§ AIM OF THE EXERCISE
What is needed is an exact repeat of the lines from the line containing "cercano scienziati e ingegneri di talento." through the final line of the entries below, and nothing else.

§ DATA TO PROCESS

------------------------------------------------------------------------

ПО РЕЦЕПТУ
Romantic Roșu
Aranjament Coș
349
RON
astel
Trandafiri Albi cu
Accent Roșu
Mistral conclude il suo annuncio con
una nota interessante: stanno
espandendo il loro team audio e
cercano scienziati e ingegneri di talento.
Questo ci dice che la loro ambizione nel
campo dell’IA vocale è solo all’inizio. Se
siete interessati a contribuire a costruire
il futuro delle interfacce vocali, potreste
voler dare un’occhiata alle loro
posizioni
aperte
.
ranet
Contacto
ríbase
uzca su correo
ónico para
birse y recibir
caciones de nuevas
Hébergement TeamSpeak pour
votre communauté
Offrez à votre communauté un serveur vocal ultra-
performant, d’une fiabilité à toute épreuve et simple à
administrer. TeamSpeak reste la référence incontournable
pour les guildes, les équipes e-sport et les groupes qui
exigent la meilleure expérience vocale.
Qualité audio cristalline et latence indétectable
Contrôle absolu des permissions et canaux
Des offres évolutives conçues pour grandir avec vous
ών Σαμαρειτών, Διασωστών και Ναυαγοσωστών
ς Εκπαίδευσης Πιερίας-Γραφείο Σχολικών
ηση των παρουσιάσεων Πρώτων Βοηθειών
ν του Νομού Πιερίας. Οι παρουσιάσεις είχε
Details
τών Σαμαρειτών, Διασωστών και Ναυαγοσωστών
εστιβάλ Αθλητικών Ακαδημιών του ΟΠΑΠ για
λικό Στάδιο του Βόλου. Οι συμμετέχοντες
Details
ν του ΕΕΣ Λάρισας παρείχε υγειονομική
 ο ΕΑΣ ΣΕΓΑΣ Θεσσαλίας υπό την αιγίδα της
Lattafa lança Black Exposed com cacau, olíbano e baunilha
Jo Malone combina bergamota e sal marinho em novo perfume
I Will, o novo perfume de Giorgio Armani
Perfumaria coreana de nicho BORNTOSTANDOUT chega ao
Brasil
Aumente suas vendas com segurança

------------------------------------------------------------------------

§ WRITTEN ANSWER
cercano scienziati e ingegneri di talento.
Questo ci dice che la loro ambizione nel
campo dell’IA vocale è solo all’inizio. Se
siete interessati a contribuire a costruire
il futuro delle interfacce vocali, potreste
voler dare un’occhiata alle loro
posizioni
aperte
.
ranet
Contacto
ríbase
uzca su correo
ónico para
birse y recibir
caciones de nuevas
Hébergement TeamSpeak pour
votre communauté
Offrez à votre communauté un serveur vocal ultra-
performant, d’une fiabilité à toute épreuve et simple à
administrer. TeamSpeak reste la référence incontournable
pour les guildes, les équipes e-sport et les groupes qui
exigent la meilleure expérience vocale.
Qualité audio cristalline et latence indétectable
Contrôle absolu des permissions et canaux
Des offres évolutives conçues pour grandir avec vous
ών Σαμαρειτών, Διασωστών και Ναυαγοσωστών
ς Εκπαίδευσης Πιερίας-Γραφείο Σχολικών
ηση των παρουσιάσεων Πρώτων Βοηθειών
ν του Νομού Πιερίας. Οι παρουσιάσεις είχε
Details
τών Σαμαρειτών, Διασωστών και Ναυαγοσωστών
εστιβάλ Αθλητικών Ακαδημιών του ΟΠΑΠ για
λικό Στάδιο του Βόλου. Οι συμμετέχοντες
Details
ν του ΕΕΣ Λάρισας παρείχε υγειονομική
 ο ΕΑΣ ΣΕΓΑΣ Θεσσαλίας υπό την αιγίδα της
Lattafa lança Black Exposed com cacau, olíbano e baunilha
Jo Malone combina bergamota e sal marinho em novo perfume
I Will, o novo perfume de Giorgio Armani
Perfumaria coreana de nicho BORNTOSTANDOUT chega ao
Brasil
Aumente suas vendas com segurança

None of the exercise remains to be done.